Ein junger Yankee-Soldat begegnet auf der Flucht durch das Indianerland einer Weißen, die bei den Indianer gelebt hat. Durch sie erfährt er mehr über die Leiden der Indianer und bezweifelt schließlich die Richtigkeit des Vernichtungsfeldzuges der Weißen gegen die Roten. Schließlich wird der Yankee Zeuge des Völkermordes seiner geliebten Armee am indianischen Volk. Denn nachdem ein Goldtransport von Indianern überfallen wurde, wird ihr Dorf das Ziel einer barbarischen Vergeltungsaktion...

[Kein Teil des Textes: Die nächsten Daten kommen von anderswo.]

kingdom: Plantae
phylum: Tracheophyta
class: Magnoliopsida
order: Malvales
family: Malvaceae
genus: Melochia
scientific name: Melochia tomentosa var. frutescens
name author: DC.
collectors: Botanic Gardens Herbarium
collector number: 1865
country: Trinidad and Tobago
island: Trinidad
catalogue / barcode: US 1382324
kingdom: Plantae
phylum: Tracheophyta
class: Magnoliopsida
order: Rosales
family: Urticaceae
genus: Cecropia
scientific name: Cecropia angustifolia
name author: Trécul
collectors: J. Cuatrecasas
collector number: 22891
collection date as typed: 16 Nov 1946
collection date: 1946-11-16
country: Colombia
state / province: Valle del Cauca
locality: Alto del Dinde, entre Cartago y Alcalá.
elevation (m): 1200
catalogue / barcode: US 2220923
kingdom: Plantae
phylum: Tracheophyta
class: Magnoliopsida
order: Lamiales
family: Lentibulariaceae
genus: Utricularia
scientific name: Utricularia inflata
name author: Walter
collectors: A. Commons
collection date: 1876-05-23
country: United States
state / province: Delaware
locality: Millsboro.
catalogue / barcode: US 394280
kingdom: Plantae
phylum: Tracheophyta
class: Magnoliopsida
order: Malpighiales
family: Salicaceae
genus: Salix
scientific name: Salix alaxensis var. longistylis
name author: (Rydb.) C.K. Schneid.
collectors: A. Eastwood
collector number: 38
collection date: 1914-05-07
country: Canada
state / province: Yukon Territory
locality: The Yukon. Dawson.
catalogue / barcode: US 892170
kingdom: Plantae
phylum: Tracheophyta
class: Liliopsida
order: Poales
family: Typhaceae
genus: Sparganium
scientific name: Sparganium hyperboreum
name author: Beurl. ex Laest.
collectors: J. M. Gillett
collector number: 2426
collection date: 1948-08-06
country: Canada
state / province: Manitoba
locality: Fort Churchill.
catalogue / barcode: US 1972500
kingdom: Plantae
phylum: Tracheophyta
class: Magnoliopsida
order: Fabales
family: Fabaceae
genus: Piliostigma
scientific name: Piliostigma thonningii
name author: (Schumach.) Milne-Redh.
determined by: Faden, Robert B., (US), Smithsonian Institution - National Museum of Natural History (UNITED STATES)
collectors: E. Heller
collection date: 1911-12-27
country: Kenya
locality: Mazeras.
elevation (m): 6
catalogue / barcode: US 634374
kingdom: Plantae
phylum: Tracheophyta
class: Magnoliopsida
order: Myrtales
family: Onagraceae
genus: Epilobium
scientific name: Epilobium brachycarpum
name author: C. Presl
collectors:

Ralph Nelson drehte einen der brutalsten Western aller Zeiten. Die Geschichte, die zunächst wie ein "normaler" Western beginnt - die bösen Wilden haben wieder getötet -, basiert auf einem Roman von Theodore V. Olsen. Dadurch, dass die Story streckenweise milde vor sich hinplätschert, ist das Massaker am Ende um so deftiger. Nelson, der mit drastischen Bildern das Leiden der Indianer thematisiert, ließ sich von einer wahren Geschichte inspirieren: 1864 metzelte die US-Kavallerie in Sand Creek bestialisch ein friedliches Indianerdorf nieder. Über 500 Indianer, davon die Hälfte Frauen und Kinder, fanden den Tod. Auch heute ist der Film nicht unumstritten, denn zum einen gab es sowohl Lob für die deutlich aufgezeigte Abneigung gegen Krieg und Militärdienst, zum anderen wurden die unverblümt dargestellten Massaker-Szenen heftig kritisiert.